DMU joins together to celebrate women winning the right to vote 100 years ago


Students and staff from De Montfort University Leicester (DMU) have united to mark the 100th anniversary of women winning the right to vote.

 VOTE100 - Jennifer

Jennifer Penfold opens the event at the DMU Campus Centre

On 6 February 1918, after a remarkable campaign by the Suffragette Movement, there was a breakthrough in Parliament and legislation granted some women in the UK - those over 30 - the right to vote.

Many women at the event at DMU recognised the anniversary as a reminder of how far women have come, but stressed it should also underscore how much work still lies ahead. 


Unveiling of Alice Hawkins statue and the DMU links

Relative of Leicester's most famous suffragette opens exhibition

Be inspired. Come to the next DMU Open Day

The event was opened by Jennifer Penfold, Deputy Director of People and Organisational Development at DMU, who said: “We need to take stock on where we have got so far. What we are doing really well at DMU is acknowledging that there are still challenges ahead but we have really supported and enabled women’s development in terms of careers both inside and outside of DMU."

An exhibition of documents from prominent Leicester suffragette Alice Hawkins was on display during the event. Alice was a shoe machinist who rose to national prominence as one of the suffragettes led by Emmeline Pankhurst who successfully campaigned for women to get the right to vote. Alice herself was jailed five times because of her protests. A statue of Alice was unveiled in Market Square in Leicester on Sunday.

VOTE100 - exhibition

Staff and students were able to view artefacts from the Alice Hawkins archive

The artefacts in the exhibition included postcards from fellow suffragettes, photos of Alice and her husband Alfred as well as a letter penned to politicians at the time of the movement. The artefacts were loaned by Alice’s great grandson, Peter Barratt.

DMU film expert Laraine Porter said how her research into film and cultural history frequently brought her into contact of remarkable, and yet sadly forgotten women.

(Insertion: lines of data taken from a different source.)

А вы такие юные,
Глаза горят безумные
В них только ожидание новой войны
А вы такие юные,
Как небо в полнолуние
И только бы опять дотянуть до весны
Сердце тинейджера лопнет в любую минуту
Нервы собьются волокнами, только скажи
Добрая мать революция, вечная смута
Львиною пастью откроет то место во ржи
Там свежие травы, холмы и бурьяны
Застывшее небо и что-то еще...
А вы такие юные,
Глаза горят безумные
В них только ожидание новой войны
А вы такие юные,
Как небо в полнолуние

“Why are these women not better well known?  We need to bring them back into the public domain, we need to write them back into history.

“Today marks the achievements of the women from 100 years ago but it also tells us how far we still have to go. We have to look at it from both perspectives”. 

VOTE100 - Laraine

DMU's Laraine Porter speaking at the event

Amber O’Connor, 26, a cultural events management student originally from Coventry said that the DMU event was a celebration of the steps DMU are taking to ensure equality.

She said: “Today represents voices being heard, that is the key. It resembles the equality that the university is working towards”.

Kate Askew, 19, a second-year Arts and Festivals Management student, from Somerset, said how important it was to celebrate women and give them a platform for the future.

She said: “Today showcases how far we have come but also how far we have to go. The chapter hasn’t ended”.

Emily Rooney, 20, a first-year Architecture student from Coventry said it was important for everyone to know their history.

She said: “The statue in town is a reminder of how important this movement is - to be able to have a say without feeling marginalized”.